Hyperconnected cities to reap US$60 billion, says new report

6th December 2019 Kirsty Tuxford

A new study has found that cities should be aiming to become ‘hyperconnected’ rather than just ‘smart’ as cities could collectively enjoy a return on investment of as much as US$60 billion if they were to become fully hyperconnected.

ESI ThoughtLab revealed their year-long global study–Building a Hyperconnected City–at the Smart City Expo World Congress in Barcelona in November.

The study by economists evaluated 100 cities from 52 countries and concluded that hyperconnected cities make better use of energy and resources, as well as offering citizens improved safety, health and wellbeing.

“Cities that leverage new digital technologies to transform and securely interconnect critical elements of their urban ecosystem can potentially unlock massive levels of economic, business, environmental and social benefits,” explained Mike Daly, Communications Specialist, ESI ThoughtLab.

Cities were analysed in terms of their use of technology, cybersecurity, data and analytics, and also assessed on the connectedness of their citizens.

Examples of hyper-connectedness include public Wi-Fi, the Internet of Things (IoT), cloud, and mobile technology, which are used by more than nine out of 10 cities in the study.

Other commonly used technologies include biometrics (83 percent of cities), AI (82 percent), blockchain (66 percent), and telematics (52 percent). By combining this technology with available data, cities are making the most of smart buildings, roads, energy grids, water systems, mobility and transport.

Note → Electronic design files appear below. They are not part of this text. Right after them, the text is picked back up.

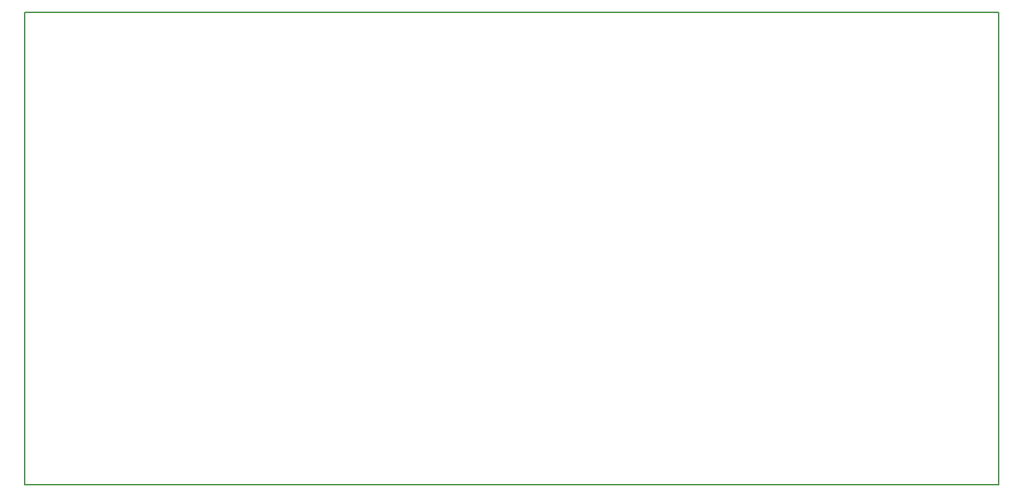
<source format=gbr>
G04 #@! TF.GenerationSoftware,KiCad,Pcbnew,5.0.0-fee4fd1~66~ubuntu18.04.1*
G04 #@! TF.CreationDate,2018-10-11T22:40:23+02:00*
G04 #@! TF.ProjectId,midi-v2-circuit,6D6964692D76322D636972637569742E,rev?*
G04 #@! TF.SameCoordinates,Original*
G04 #@! TF.FileFunction,Profile,NP*
%FSLAX46Y46*%
G04 Gerber Fmt 4.6, Leading zero omitted, Abs format (unit mm)*
G04 Created by KiCad (PCBNEW 5.0.0-fee4fd1~66~ubuntu18.04.1) date Thu Oct 11 22:40:23 2018*
%MOMM*%
%LPD*%
G01*
G04 APERTURE LIST*
%ADD10C,0.150000*%
G04 APERTURE END LIST*
D10*
X197612000Y-53594000D02*
X77216000Y-53594000D01*
X197612000Y-112014000D02*
X197612000Y-53594000D01*
X77216000Y-112014000D02*
X197612000Y-112014000D01*
X77216000Y-53594000D02*
X77216000Y-112014000D01*
M02*

</source>
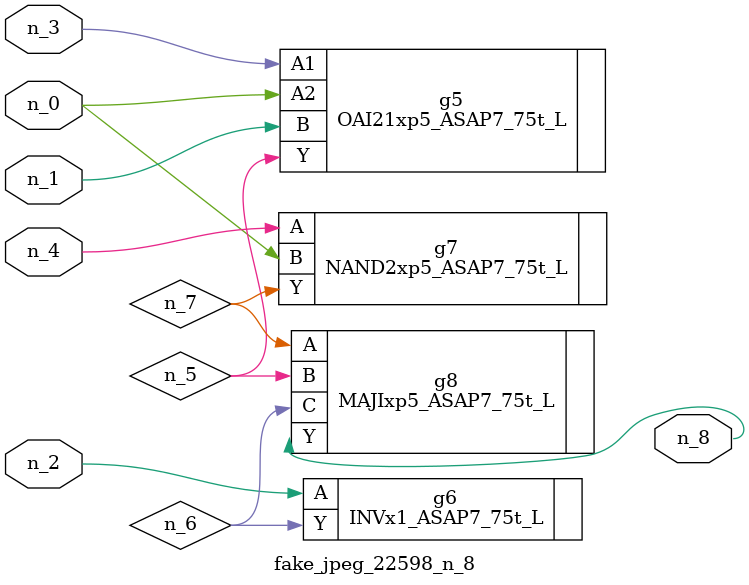
<source format=v>
module fake_jpeg_22598_n_8 (n_3, n_2, n_1, n_0, n_4, n_8);

input n_3;
input n_2;
input n_1;
input n_0;
input n_4;

output n_8;

wire n_6;
wire n_5;
wire n_7;

OAI21xp5_ASAP7_75t_L g5 ( 
.A1(n_3),
.A2(n_0),
.B(n_1),
.Y(n_5)
);

INVx1_ASAP7_75t_L g6 ( 
.A(n_2),
.Y(n_6)
);

NAND2xp5_ASAP7_75t_L g7 ( 
.A(n_4),
.B(n_0),
.Y(n_7)
);

MAJIxp5_ASAP7_75t_L g8 ( 
.A(n_7),
.B(n_5),
.C(n_6),
.Y(n_8)
);


endmodule
</source>
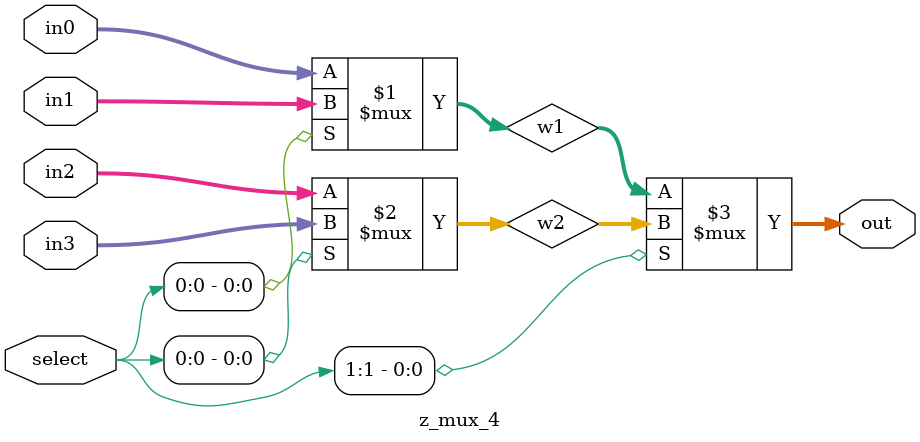
<source format=v>
module z_mux_4(select, in0, in1, in2, in3, out);
	input [1:0] select;
	input [31:0] in0, in1, in2, in3;
	output [31:0] out;
	wire [31:0] w1, w2;
	assign w1 = select[0] ? in1 : in0;
	assign w2 = select[0] ? in3 : in2;
	assign out = select[1] ? w2 : w1;
endmodule

</source>
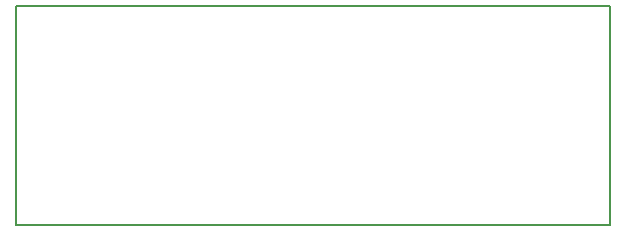
<source format=gbo>
G04*
G04 #@! TF.GenerationSoftware,Altium Limited,Altium Designer,23.1.1 (15)*
G04*
G04 Layer_Color=32896*
%FSLAX25Y25*%
%MOIN*%
G70*
G04*
G04 #@! TF.SameCoordinates,8C77E051-C172-4F39-AE62-CDD73B8C3D6F*
G04*
G04*
G04 #@! TF.FilePolarity,Positive*
G04*
G01*
G75*
%ADD16C,0.00500*%
D16*
X21004Y96504D02*
X218996D01*
X21004D02*
Y169496D01*
X218996D01*
Y96504D02*
Y169496D01*
X21004Y96504D02*
X218996D01*
X21004D02*
Y169496D01*
X218996D01*
Y96504D02*
Y169496D01*
M02*

</source>
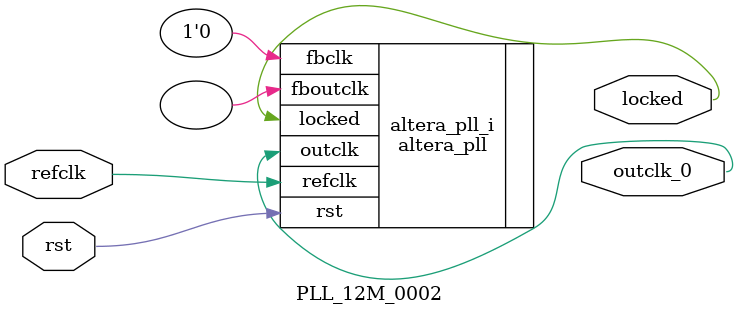
<source format=v>
`timescale 1ns/10ps
module  PLL_12M_0002(

	// interface 'refclk'
	input wire refclk,

	// interface 'reset'
	input wire rst,

	// interface 'outclk0'
	output wire outclk_0,

	// interface 'locked'
	output wire locked
);

	altera_pll #(
		.fractional_vco_multiplier("false"),
		.reference_clock_frequency("50.0 MHz"),
		.operation_mode("direct"),
		.number_of_clocks(1),
		.output_clock_frequency0("12.000000 MHz"),
		.phase_shift0("0 ps"),
		.duty_cycle0(50),
		.output_clock_frequency1("0 MHz"),
		.phase_shift1("0 ps"),
		.duty_cycle1(50),
		.output_clock_frequency2("0 MHz"),
		.phase_shift2("0 ps"),
		.duty_cycle2(50),
		.output_clock_frequency3("0 MHz"),
		.phase_shift3("0 ps"),
		.duty_cycle3(50),
		.output_clock_frequency4("0 MHz"),
		.phase_shift4("0 ps"),
		.duty_cycle4(50),
		.output_clock_frequency5("0 MHz"),
		.phase_shift5("0 ps"),
		.duty_cycle5(50),
		.output_clock_frequency6("0 MHz"),
		.phase_shift6("0 ps"),
		.duty_cycle6(50),
		.output_clock_frequency7("0 MHz"),
		.phase_shift7("0 ps"),
		.duty_cycle7(50),
		.output_clock_frequency8("0 MHz"),
		.phase_shift8("0 ps"),
		.duty_cycle8(50),
		.output_clock_frequency9("0 MHz"),
		.phase_shift9("0 ps"),
		.duty_cycle9(50),
		.output_clock_frequency10("0 MHz"),
		.phase_shift10("0 ps"),
		.duty_cycle10(50),
		.output_clock_frequency11("0 MHz"),
		.phase_shift11("0 ps"),
		.duty_cycle11(50),
		.output_clock_frequency12("0 MHz"),
		.phase_shift12("0 ps"),
		.duty_cycle12(50),
		.output_clock_frequency13("0 MHz"),
		.phase_shift13("0 ps"),
		.duty_cycle13(50),
		.output_clock_frequency14("0 MHz"),
		.phase_shift14("0 ps"),
		.duty_cycle14(50),
		.output_clock_frequency15("0 MHz"),
		.phase_shift15("0 ps"),
		.duty_cycle15(50),
		.output_clock_frequency16("0 MHz"),
		.phase_shift16("0 ps"),
		.duty_cycle16(50),
		.output_clock_frequency17("0 MHz"),
		.phase_shift17("0 ps"),
		.duty_cycle17(50),
		.pll_type("General"),
		.pll_subtype("General")
	) altera_pll_i (
		.rst	(rst),
		.outclk	({outclk_0}),
		.locked	(locked),
		.fboutclk	( ),
		.fbclk	(1'b0),
		.refclk	(refclk)
	);
endmodule


</source>
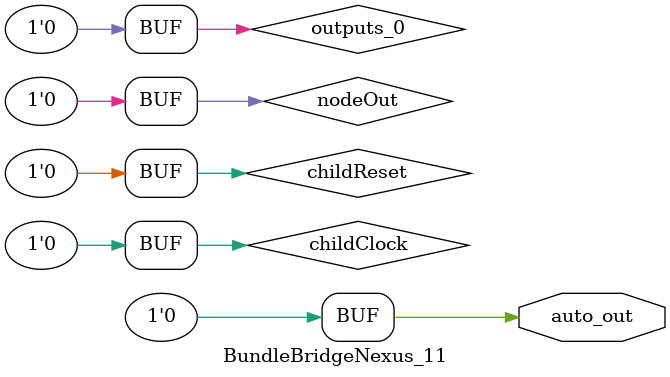
<source format=sv>
`ifndef RANDOMIZE
  `ifdef RANDOMIZE_REG_INIT
    `define RANDOMIZE
  `endif // RANDOMIZE_REG_INIT
`endif // not def RANDOMIZE

`ifndef RANDOM
  `define RANDOM $random
`endif // not def RANDOM

// Users can define 'ASSERT_VERBOSE_COND' to add an extra gate to assert error printing.
`ifndef ASSERT_VERBOSE_COND_
  `ifdef ASSERT_VERBOSE_COND
    `define ASSERT_VERBOSE_COND_ (`ASSERT_VERBOSE_COND)
  `else  // ASSERT_VERBOSE_COND
    `define ASSERT_VERBOSE_COND_ 1
  `endif // ASSERT_VERBOSE_COND
`endif // not def ASSERT_VERBOSE_COND_

// Users can define 'STOP_COND' to add an extra gate to stop conditions.
`ifndef STOP_COND_
  `ifdef STOP_COND
    `define STOP_COND_ (`STOP_COND)
  `else  // STOP_COND
    `define STOP_COND_ 1
  `endif // STOP_COND
`endif // not def STOP_COND_

// Users can define INIT_RANDOM as general code that gets injected into the
// initializer block for modules with registers.
`ifndef INIT_RANDOM
  `define INIT_RANDOM
`endif // not def INIT_RANDOM

// If using random initialization, you can also define RANDOMIZE_DELAY to
// customize the delay used, otherwise 0.002 is used.
`ifndef RANDOMIZE_DELAY
  `define RANDOMIZE_DELAY 0.002
`endif // not def RANDOMIZE_DELAY

// Define INIT_RANDOM_PROLOG_ for use in our modules below.
`ifndef INIT_RANDOM_PROLOG_
  `ifdef RANDOMIZE
    `ifdef VERILATOR
      `define INIT_RANDOM_PROLOG_ `INIT_RANDOM
    `else  // VERILATOR
      `define INIT_RANDOM_PROLOG_ `INIT_RANDOM #`RANDOMIZE_DELAY begin end
    `endif // VERILATOR
  `else  // RANDOMIZE
    `define INIT_RANDOM_PROLOG_
  `endif // RANDOMIZE
`endif // not def INIT_RANDOM_PROLOG_

// Include register initializers in init blocks unless synthesis is set
`ifndef SYNTHESIS
  `ifndef ENABLE_INITIAL_REG_
    `define ENABLE_INITIAL_REG_
  `endif // not def ENABLE_INITIAL_REG_
`endif // not def SYNTHESIS

// Include rmemory initializers in init blocks unless synthesis is set
`ifndef SYNTHESIS
  `ifndef ENABLE_INITIAL_MEM_
    `define ENABLE_INITIAL_MEM_
  `endif // not def ENABLE_INITIAL_MEM_
`endif // not def SYNTHESIS

module BundleBridgeNexus_11(
  output auto_out	// src/main/scala/diplomacy/LazyModule.scala:367:18
);

  wire childClock = 1'h0;	// src/main/scala/diplomacy/LazyModule.scala:412:31, :416:25
  wire childReset = 1'h0;	// src/main/scala/diplomacy/LazyModule.scala:414:31, :416:25
  wire outputs_0 = 1'h0;	// src/main/scala/diplomacy/LazyModule.scala:416:25, src/main/scala/subsystem/HasTiles.scala:75:32
  wire nodeOut = outputs_0;	// src/main/scala/diplomacy/Nodes.scala:1205:17, src/main/scala/subsystem/HasTiles.scala:75:32
  assign auto_out = nodeOut;	// src/main/scala/diplomacy/Nodes.scala:1205:17
endmodule


</source>
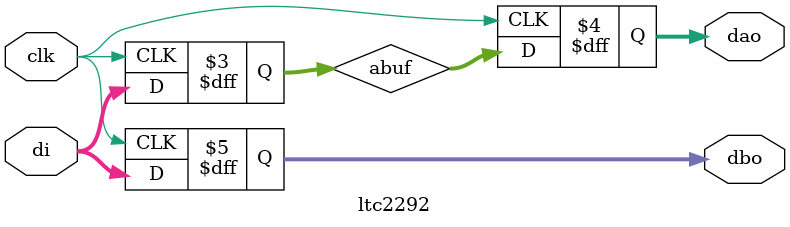
<source format=v>
`ifndef _LTC2292_V_
`define _LTC2292_V_
`default_nettype none


// TODO this module currently only supports a multiplexed output bus
// in full-range 2s complement mode. See the datasheet for details and
// other modes.

module ltc2292 #(
   parameter MUX = "TRUE"
) (
   input wire        clk,
   input wire [11:0] di,
   output reg [11:0] dao,
   output reg [11:0] dbo
);

   // When the ADC outputs are multiplexed, channel A should be
   // sampled on the clock's falling edge and channel B sampled on the
   // clock's rising edge.

   reg signed [11:0]         abuf;

   always @(posedge clk) begin
      dao <= abuf;
      dbo <= di;
   end

   always @(negedge clk) begin
      abuf <= di;
   end

endmodule
`endif

</source>
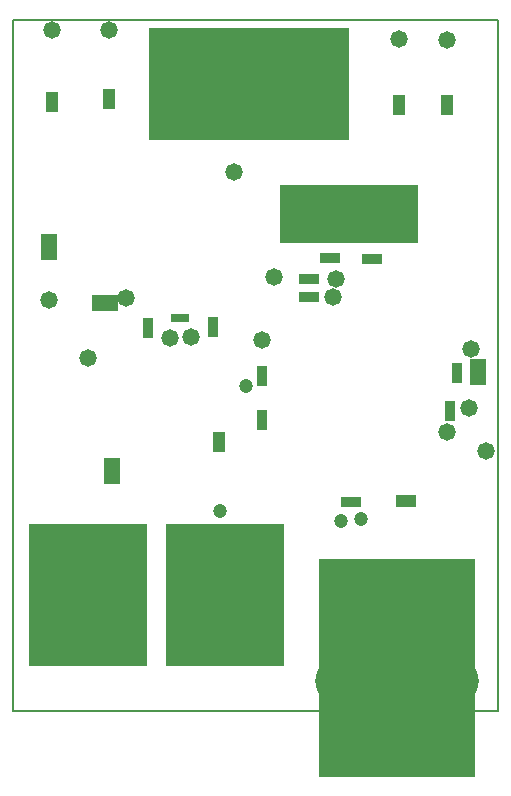
<source format=gbs>
%FSLAX25Y25*%
%MOIN*%
G70*
G01*
G75*
G04 Layer_Color=16711935*
%ADD10R,0.21654X0.07874*%
%ADD11R,0.22047X0.22047*%
%ADD12R,0.07874X0.04724*%
%ADD13R,0.00866X0.05906*%
%ADD14R,0.05906X0.00866*%
%ADD15R,0.03937X0.03937*%
%ADD16R,0.03937X0.03937*%
%ADD17R,0.03740X0.02756*%
%ADD18R,0.05118X0.03937*%
%ADD19R,0.06614X0.07874*%
%ADD20R,0.02362X0.05709*%
%ADD21R,0.05709X0.02362*%
%ADD22C,0.03150*%
%ADD23C,0.01063*%
%ADD24C,0.01000*%
%ADD25C,0.00945*%
%ADD26C,0.03937*%
%ADD27R,0.46063X0.19685*%
%ADD28R,0.07087X0.03937*%
%ADD29R,0.66929X0.37402*%
%ADD30R,0.03937X0.07087*%
%ADD31R,0.39370X0.47244*%
%ADD32R,0.51968X0.72835*%
%ADD33R,0.06496X0.02756*%
%ADD34R,0.03543X0.06693*%
%ADD35R,0.08661X0.05709*%
%ADD36R,0.05709X0.08661*%
%ADD37R,0.06693X0.03543*%
%ADD38C,0.04921*%
%ADD39R,0.07874X0.07874*%
%ADD40C,0.00787*%
%ADD41C,0.07874*%
%ADD42C,0.05906*%
%ADD43C,0.13780*%
%ADD44C,0.05000*%
%ADD45C,0.03937*%
%ADD46C,0.01969*%
%ADD47C,0.00394*%
%ADD48R,0.22453X0.08674*%
%ADD49R,0.22847X0.22847*%
%ADD50R,0.08674X0.05524*%
%ADD51R,0.01666X0.06706*%
%ADD52R,0.06706X0.01666*%
%ADD53R,0.04737X0.04737*%
%ADD54R,0.04737X0.04737*%
%ADD55R,0.04540X0.03556*%
%ADD56R,0.05918X0.04737*%
%ADD57R,0.07414X0.08674*%
%ADD58R,0.03162X0.06509*%
%ADD59R,0.06509X0.03162*%
%ADD60C,0.08674*%
%ADD61C,0.06706*%
%ADD62C,0.14579*%
%ADD63C,0.05800*%
%ADD64C,0.04737*%
G54D27*
X493148Y165500D02*
D03*
G54D28*
X512148Y70000D02*
D03*
G54D29*
X459648Y208972D02*
D03*
G54D30*
X525648Y202000D02*
D03*
X509648D02*
D03*
X413148Y204000D02*
D03*
X394148Y203000D02*
D03*
X449648Y89500D02*
D03*
G54D31*
X451758Y38618D02*
D03*
X406258D02*
D03*
G54D32*
X509246Y14291D02*
D03*
G54D33*
X436648Y131000D02*
D03*
G54D34*
X447648Y128000D02*
D03*
X426148Y127500D02*
D03*
X529148Y112500D02*
D03*
X464148Y97000D02*
D03*
X526648Y100000D02*
D03*
X464148Y111500D02*
D03*
G54D35*
X411648Y136000D02*
D03*
G54D36*
X414148Y80000D02*
D03*
X536148Y113000D02*
D03*
X393148Y154500D02*
D03*
G54D37*
X500648Y150500D02*
D03*
X486648Y151000D02*
D03*
X493648Y69500D02*
D03*
X479648Y138000D02*
D03*
Y144000D02*
D03*
G54D38*
X440940Y213619D02*
X440367Y214398D01*
X439404Y214310D01*
X438981Y213440D01*
X439506Y212628D01*
X440472Y212658D01*
X440947Y213500D01*
X460625Y213619D02*
X460052Y214398D01*
X459089Y214310D01*
X458666Y213440D01*
X459191Y212628D01*
X460157Y212658D01*
X460632Y213500D01*
X480310Y213619D02*
X479737Y214398D01*
X478774Y214310D01*
X478351Y213440D01*
X478876Y212628D01*
X479842Y212658D01*
X480317Y213500D01*
X457671Y53066D02*
X458245Y52287D01*
X459207Y52375D01*
X459630Y53245D01*
X459105Y54057D01*
X458139Y54027D01*
X457664Y53185D01*
X412171Y53066D02*
X412745Y52287D01*
X413707Y52375D01*
X414130Y53245D01*
X413605Y54057D01*
X412639Y54027D01*
X412164Y53185D01*
X496767Y33984D02*
X497546Y34557D01*
X497458Y35520D01*
X496588Y35943D01*
X495777Y35418D01*
X495806Y34451D01*
X496648Y33976D01*
X501787Y44023D02*
X502565Y44596D01*
X502478Y45559D01*
X501608Y45982D01*
X500796Y45457D01*
X500826Y44491D01*
X501668Y44016D01*
X506807Y33984D02*
X507585Y34557D01*
X507497Y35520D01*
X506628Y35943D01*
X505816Y35418D01*
X505845Y34451D01*
X506687Y33976D01*
X511826Y44023D02*
X512605Y44596D01*
X512517Y45559D01*
X511648Y45982D01*
X510836Y45457D01*
X510865Y44491D01*
X511707Y44016D01*
X516846Y33984D02*
X517625Y34557D01*
X517537Y35520D01*
X516667Y35943D01*
X515855Y35418D01*
X515885Y34451D01*
X516727Y33976D01*
X521866Y44023D02*
X522644Y44596D01*
X522556Y45559D01*
X521687Y45982D01*
X520875Y45457D01*
X520904Y44491D01*
X521746Y44016D01*
G54D39*
X444869Y33500D02*
D03*
X399369D02*
D03*
G54D40*
X542648Y0D02*
X381231D01*
X542648Y230315D02*
X381231D01*
X542648Y0D02*
Y230315D01*
X381231Y0D02*
Y230315D01*
G54D60*
X439963Y213500D02*
D03*
X479333D02*
D03*
X459648D02*
D03*
X458648Y53185D02*
D03*
X444869Y33500D02*
D03*
X413148Y53185D02*
D03*
X399369Y33500D02*
D03*
G54D61*
X496648Y34961D02*
D03*
X501668Y45000D02*
D03*
X506687Y34961D02*
D03*
X511707Y45000D02*
D03*
X516727Y34961D02*
D03*
X521746Y45000D02*
D03*
G54D62*
X489266Y9961D02*
D03*
X529227D02*
D03*
G54D63*
X525648Y93000D02*
D03*
X533648Y120500D02*
D03*
X468148Y144500D02*
D03*
X394148Y227000D02*
D03*
X413148D02*
D03*
X525648Y223500D02*
D03*
X509648Y224000D02*
D03*
X487648Y138000D02*
D03*
X488648Y144000D02*
D03*
X479333Y213500D02*
D03*
X459648D02*
D03*
X454648Y179500D02*
D03*
X464148Y123500D02*
D03*
X393148Y137000D02*
D03*
X440302Y124653D02*
D03*
X433495Y124153D02*
D03*
X406148Y117500D02*
D03*
X538648Y86500D02*
D03*
X533148Y101000D02*
D03*
X418648Y137500D02*
D03*
G54D64*
X490302Y63153D02*
D03*
X496994Y63846D02*
D03*
X450148Y66500D02*
D03*
X458802Y108153D02*
D03*
M02*

</source>
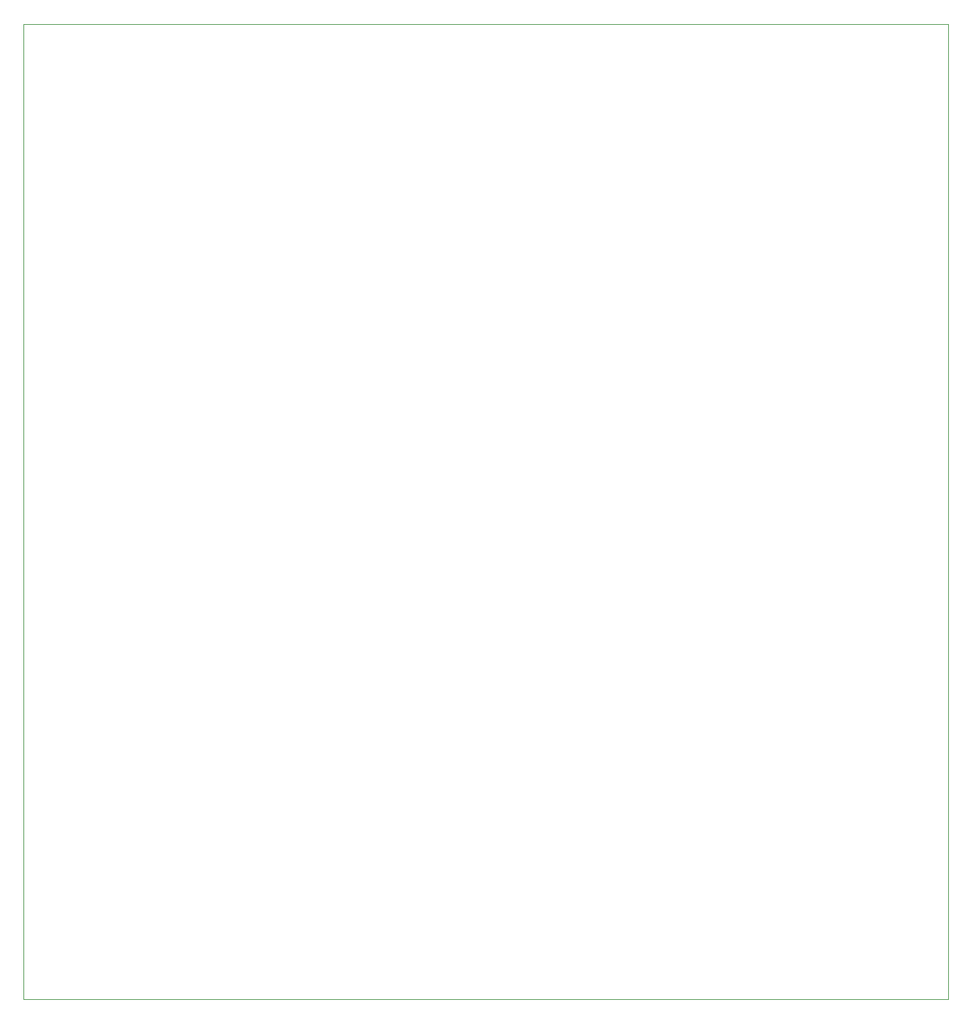
<source format=gbr>
%TF.GenerationSoftware,KiCad,Pcbnew,7.0.8*%
%TF.CreationDate,2023-11-30T20:23:53-05:00*%
%TF.ProjectId,Esquematica Proyecto,45737175-656d-4617-9469-63612050726f,rev?*%
%TF.SameCoordinates,Original*%
%TF.FileFunction,Profile,NP*%
%FSLAX46Y46*%
G04 Gerber Fmt 4.6, Leading zero omitted, Abs format (unit mm)*
G04 Created by KiCad (PCBNEW 7.0.8) date 2023-11-30 20:23:53*
%MOMM*%
%LPD*%
G01*
G04 APERTURE LIST*
%TA.AperFunction,Profile*%
%ADD10C,0.050000*%
%TD*%
G04 APERTURE END LIST*
D10*
X51585000Y-23339000D02*
X168402000Y-23339000D01*
X168402000Y-146440000D01*
X51585000Y-146440000D01*
X51585000Y-23339000D01*
M02*

</source>
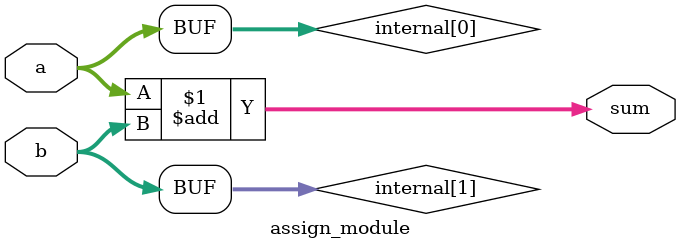
<source format=sv>
module assign_module (input [7:0] a,
input [7:0] b,
output wire [8:0] sum);
wire [7:0] internal[3:0];
assign sum = a + b;
assign internal[0] = a;
assign internal[1] = b;
endmodule
</source>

Barcelona is highlighted for leading the way in hyper-connectedness by successfully promoting citizen engagement with its technology initiatives, and thus avoiding so-called ‘tech-lash’–when citizens rebuke new technologies. The city has a democratic digital platform called Decidim.Barcelona, which is used by 400,000 citizens to debate urban solutions, participate in decision making, and shape future policies.

Becoming hyperconnected is not without its challenges. Procurement procedures, lack of funding and failure to engage citizens with new technology are some reasons cities struggle to succeed in achieving hyper-connectivity.

ESI’s Daly advises: “Making the business case and monitoring performance of ROI is critical if you want to get key stakeholders on board with your plan for building a hyperconnected city.”

ESI is a thought leadership and economic research firm that helps business and government leaders cope with transformative change. The study was completed with the backing of several corporate sponsors including Nokia, JLL and the Re-imagining Cities Foundation.